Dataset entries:
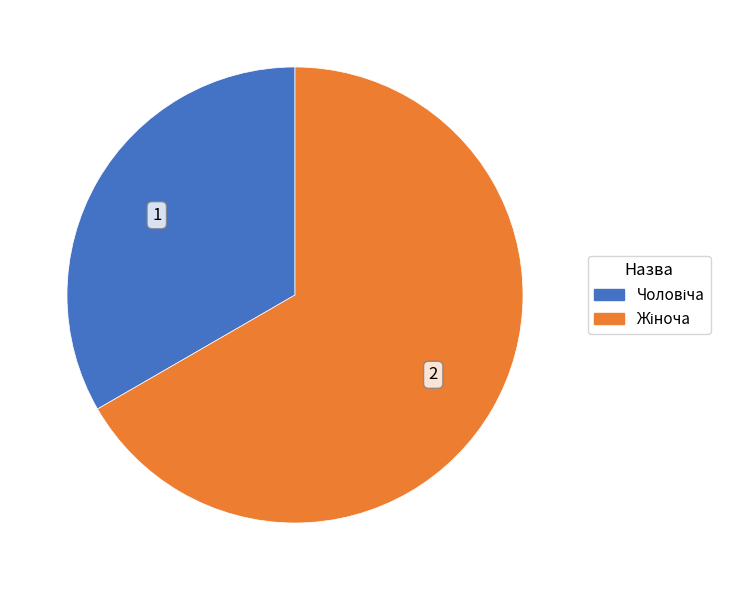

Does any single category account for the majority?

Yes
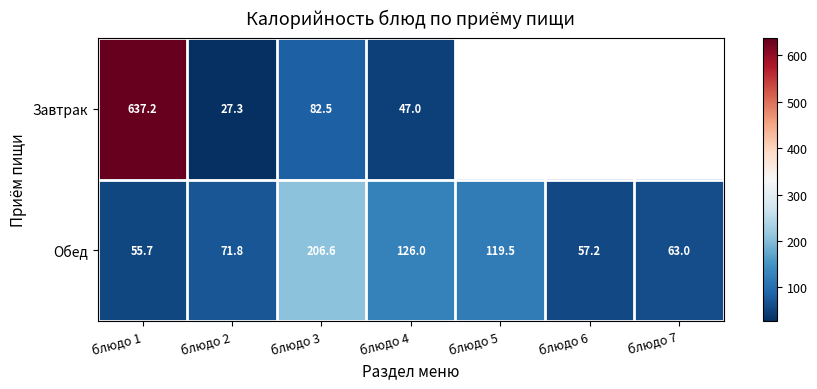

True or false: Обед has a value of 119.5 at блюдо 5.

True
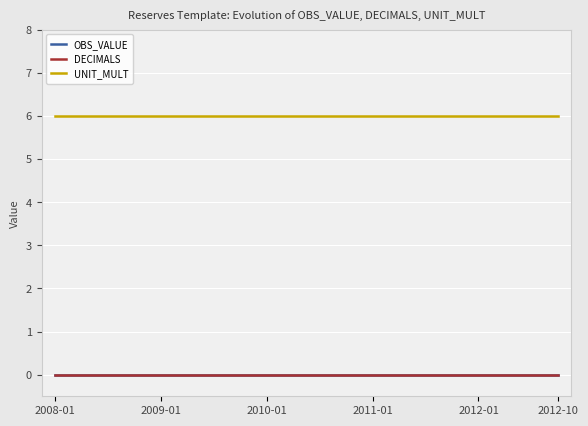

True or false: DECIMALS and UNIT_MULT intersect in this chart.

False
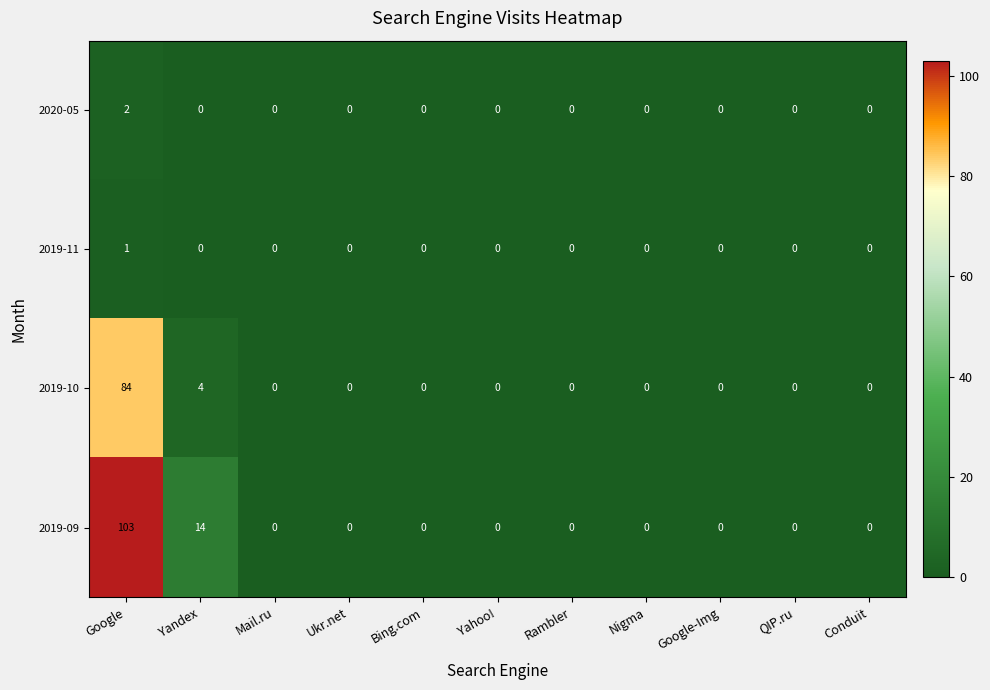

At which category is the sum across all series the highest?

Google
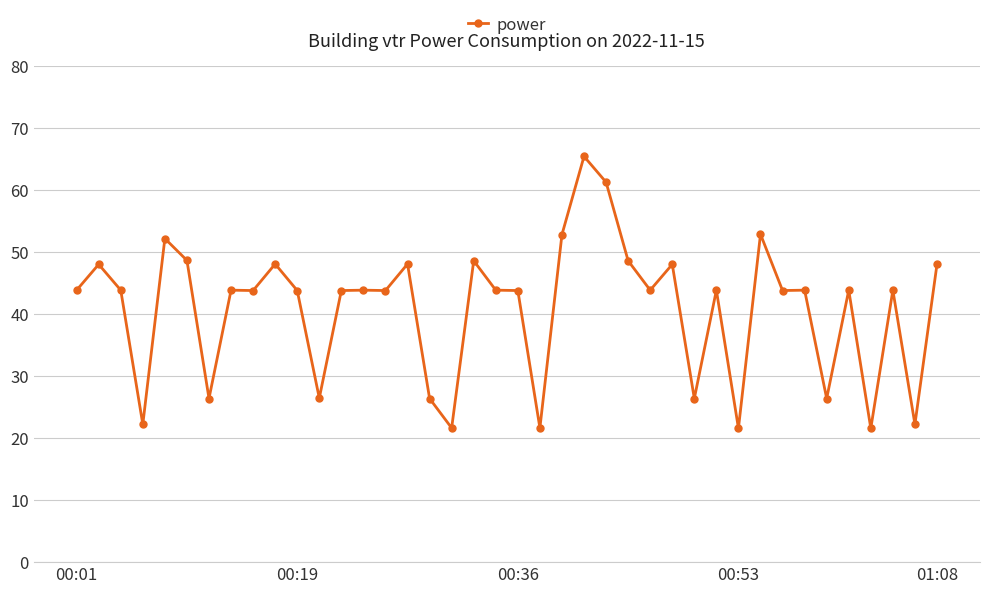

Does the chart display data point markers on the line(s)?

Yes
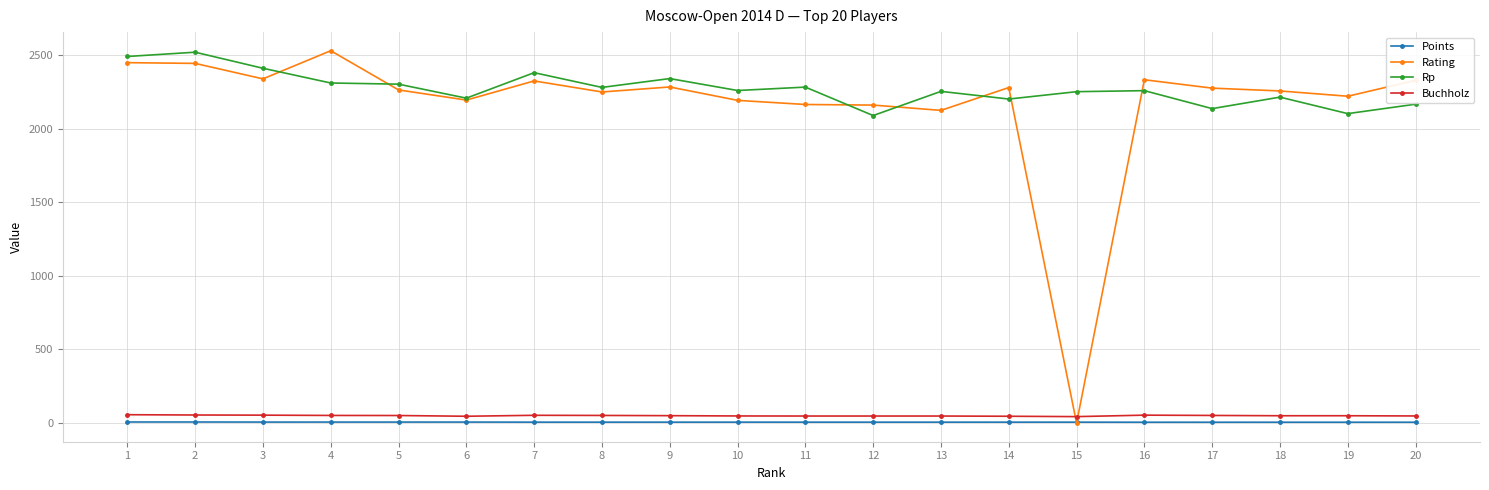

Between 2 and 18, which series saw the biggest shift?

Rp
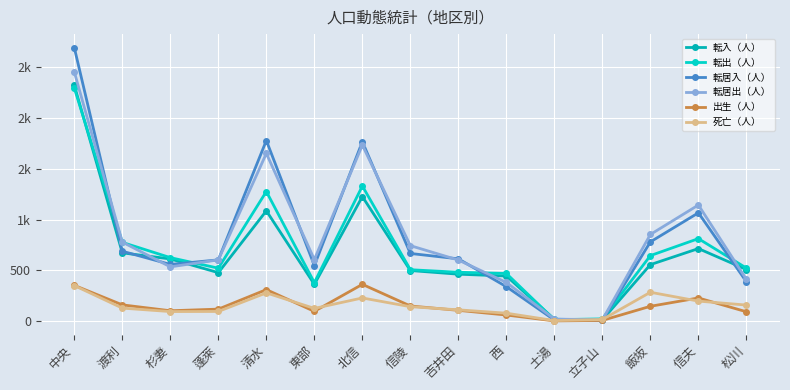

Is it true that 転出（人） equals 202 at 渡利?

False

=== Written task ===
Rewrite the records from the line containing "Between 2 and" through the end, replacing "shift" with "change" and keeping everything else the same. Leave the pictures out of your answer.

=== Solution to the problem ===
Between 2 and 18, which series saw the biggest change?

Rp

Is it true that 転出（人） equals 202 at 渡利?

False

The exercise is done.